I encourage the authors to consider complementing their robust computational approach with even minimal in vitro or ex vivo validation where feasible or to more clearly frame the manuscript as exploratory and hypothesis-generating rather than definitive.

Thank you for the opportunity to review this work.

 

Author Response

To Authors,

I appreciate the authors’ efforts to revise the manuscript and respond to my comments. The first revision has improved clarity in several areas and has addressed some of the concerns I previously raised.  I appreciate the thoughtful response and acknowledge the challenges inherent in studying lower-grade gliomas, especially regarding the availability of tissue samples and reliable NK cell markers for experimental validation. Their efforts to leverage large-scale public datasets and contribute to open science are commendable.

However, I maintain my original recommendation for rejection in its current form. While bioinformatics analyses can offer valuable insights, they remain correlative and require at least some degree of biological validation to substantiate mechanistic claims—particularly when proposing novel prognostic markers or therapeutic frameworks. The absence of any wet-lab validation limits the study’s translational value and weakens the overall impact of the conclusions.

I encourage the authors to consider complementing their robust computational approach with even minimal in vitro or ex vivo validation where feasible or to more clearly frame the manuscript as exploratory and hypothesis-generating rather than definitive.

Thank you for the opportunity to review this work.

Our response:

Thank you for your thoughtful feedback on our revised manuscript. We appreciate your recognition of the improvements made in response to your earlier concerns.

While we understand and respect your suggestion regarding the inclusion of experimental validation, we believe the manuscript presents a valuable exploratory analysis of lower-grade gliomas, with clear implications for future research.

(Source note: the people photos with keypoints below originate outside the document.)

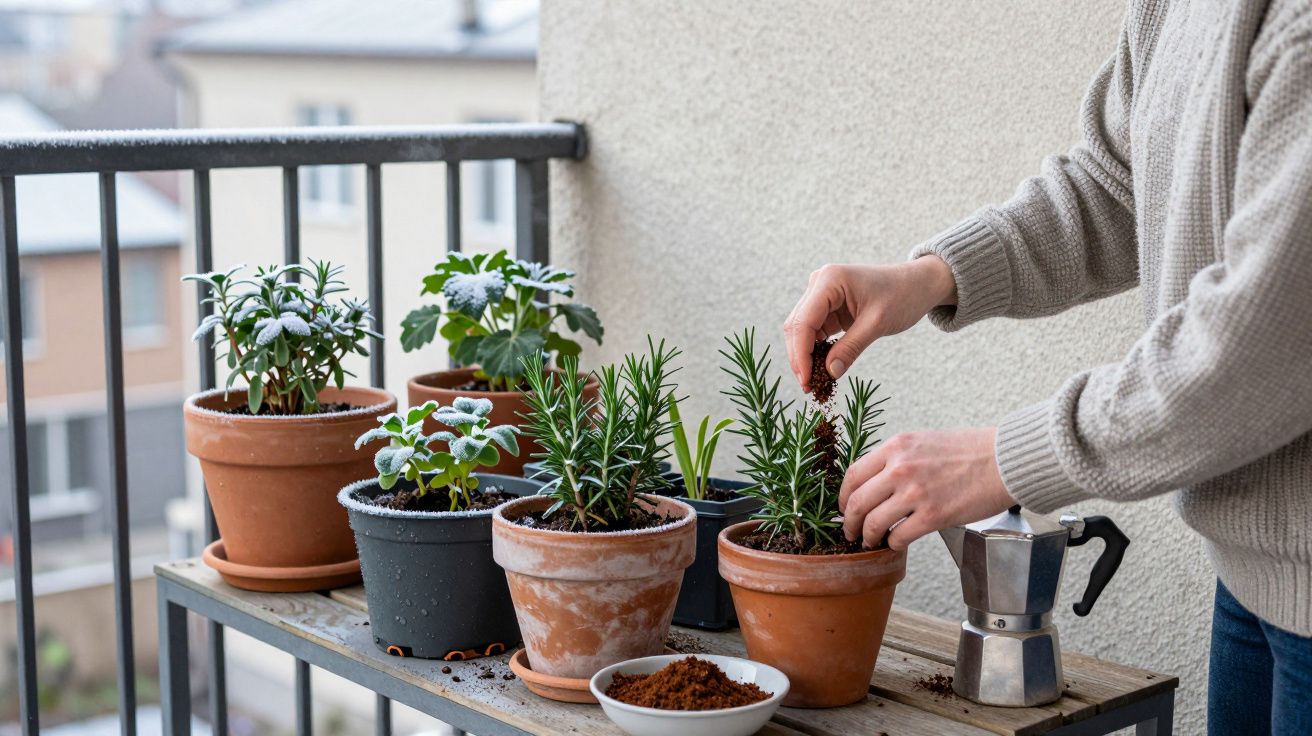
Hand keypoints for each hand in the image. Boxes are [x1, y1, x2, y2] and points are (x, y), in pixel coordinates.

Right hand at [784, 256, 955, 390]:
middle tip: (808, 386)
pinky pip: (814, 331)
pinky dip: (816, 350)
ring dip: (805, 355)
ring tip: (814, 381)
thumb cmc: (902, 296)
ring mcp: (821, 294)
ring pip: (802, 330)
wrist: (918, 284)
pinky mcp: (827, 306)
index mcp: (829, 280)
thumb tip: (829, 374)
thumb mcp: (877, 324)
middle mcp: (819, 283)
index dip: (800, 354)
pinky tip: (821, 367)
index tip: (806, 380)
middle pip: (797, 326)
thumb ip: (851, 348)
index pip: (803, 322)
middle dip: (800, 357)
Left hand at [838, 427, 1013, 550]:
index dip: (843, 497)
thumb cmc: (968, 451)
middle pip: (857, 502)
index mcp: (896, 447)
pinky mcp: (933, 515)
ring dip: (867, 537)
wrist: (1003, 460)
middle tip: (850, 532)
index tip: (844, 508)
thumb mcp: (922, 442)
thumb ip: (896, 459)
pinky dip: (893, 544)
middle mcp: (900, 468)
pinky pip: (898, 536)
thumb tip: (874, 484)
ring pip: (873, 522)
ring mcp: (915, 492)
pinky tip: (897, 542)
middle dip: (849, 522)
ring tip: (871, 541)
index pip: (853, 475)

Once again, we would like to highlight that the focus of our study is on large datasets, which are most appropriate for predicting patient survival, gene expression, and related outcomes. We have also carefully revised the manuscript to highlight the explanatory nature of the study in the abstract and conclusion sections.

We hope these revisions effectively address your concerns, and we are grateful for your continued engagement with our work.

Reviewer 5 Report

Comments and Suggestions for Authors

Thank you for your invitation to re-review the revised paper. While I think the authors have already addressed all my concerns, so I suggest a publication on this paper.

Thank you.

Best and cheers,

Binghao

Author Response

Thank you for your invitation to re-review the revised paper. While I think the authors have already addressed all my concerns, so I suggest a publication on this paper.

Our response:

Thank you for taking the time to re-review our manuscript. We greatly appreciate your constructive feedback throughout this process, and we’re pleased to hear that the revisions have addressed your concerns.

We are grateful for your recommendation for publication and your continued support of our work.